Entries from a data source:
-=-=-=-=-
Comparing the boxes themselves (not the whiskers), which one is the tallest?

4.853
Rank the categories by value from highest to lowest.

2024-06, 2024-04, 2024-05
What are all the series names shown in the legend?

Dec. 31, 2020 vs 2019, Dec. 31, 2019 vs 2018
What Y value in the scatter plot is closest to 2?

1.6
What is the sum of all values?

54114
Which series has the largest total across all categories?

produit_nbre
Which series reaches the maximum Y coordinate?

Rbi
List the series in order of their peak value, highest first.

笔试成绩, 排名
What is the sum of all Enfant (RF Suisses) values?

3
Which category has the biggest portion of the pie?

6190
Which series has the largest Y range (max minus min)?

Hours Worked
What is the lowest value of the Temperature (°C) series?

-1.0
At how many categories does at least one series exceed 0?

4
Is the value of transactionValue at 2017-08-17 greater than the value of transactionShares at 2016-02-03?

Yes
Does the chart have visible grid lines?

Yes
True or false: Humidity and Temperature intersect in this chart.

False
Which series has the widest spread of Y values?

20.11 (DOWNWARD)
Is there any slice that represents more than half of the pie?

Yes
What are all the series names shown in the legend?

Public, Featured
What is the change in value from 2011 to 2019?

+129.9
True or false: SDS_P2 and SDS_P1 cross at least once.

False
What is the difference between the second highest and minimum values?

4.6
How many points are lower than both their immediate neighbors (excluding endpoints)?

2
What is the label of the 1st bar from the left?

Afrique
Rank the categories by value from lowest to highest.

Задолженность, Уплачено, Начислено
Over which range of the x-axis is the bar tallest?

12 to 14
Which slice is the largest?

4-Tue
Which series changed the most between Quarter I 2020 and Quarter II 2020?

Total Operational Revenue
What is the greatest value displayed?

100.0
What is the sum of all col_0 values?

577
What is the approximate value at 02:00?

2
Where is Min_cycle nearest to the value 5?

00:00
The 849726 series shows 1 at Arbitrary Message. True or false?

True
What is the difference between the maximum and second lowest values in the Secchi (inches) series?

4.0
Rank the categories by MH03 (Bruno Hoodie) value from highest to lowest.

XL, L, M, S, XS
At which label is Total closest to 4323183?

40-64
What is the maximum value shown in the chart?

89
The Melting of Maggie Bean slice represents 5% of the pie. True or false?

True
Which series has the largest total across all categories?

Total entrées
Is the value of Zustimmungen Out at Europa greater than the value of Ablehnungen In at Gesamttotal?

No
-=-=-=-=-
* _Your task_
Count the lines in the entries above that contain the string "represents". Reply with the number alone.

* _Final answer_
2